## WHAT YOU WILL DO
Copy out the records below word for word, leaving out the pictures.

## MATERIAL TO PROCESS
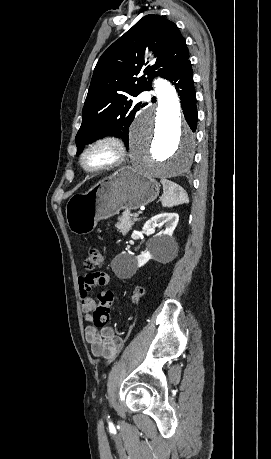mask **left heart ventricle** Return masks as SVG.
Wrapping results in <instances>:
<instances>
[{
	"label": "left heart ventricle",
	"instance_id": "b2bd125f",
	"mask_svg": "<svg viewBox=\"0 0 271 459\" xmlns=\"http://www.w3.org/2000/svg\"><path fill=\"white\" fill-rule=\"evenodd\" d=\"M114 154V148L109 143H100L94 146L85 157V165L88 168L95 167L110 158Z\"/></svg>",
	"mask_w": 271,
	"mask_h": 459
}]
</instances>
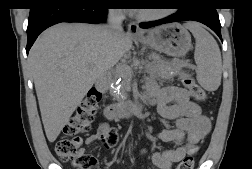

## RESULT OF THIS EXERCISE
mask **left heart ventricle** Return masks as SVG.
Wrapping results in <instances>:
<instances>
[{
	"label": "left heart ventricle",
	"instance_id": "b2bd125f",
	"mask_svg": "<svg viewBox=\"0 0 271 459\" xmlns=\"http://www.w3.org/2000/svg\"><path fill=\"white\" fill-rule=\"evenodd\" d=\"M114 154V148L109 143H100L94 146L85 157V165L88 168L95 167L110 158Z\"/></svg>",
	"mask_w": 271,
	"mask_h": 459
}]
</instances>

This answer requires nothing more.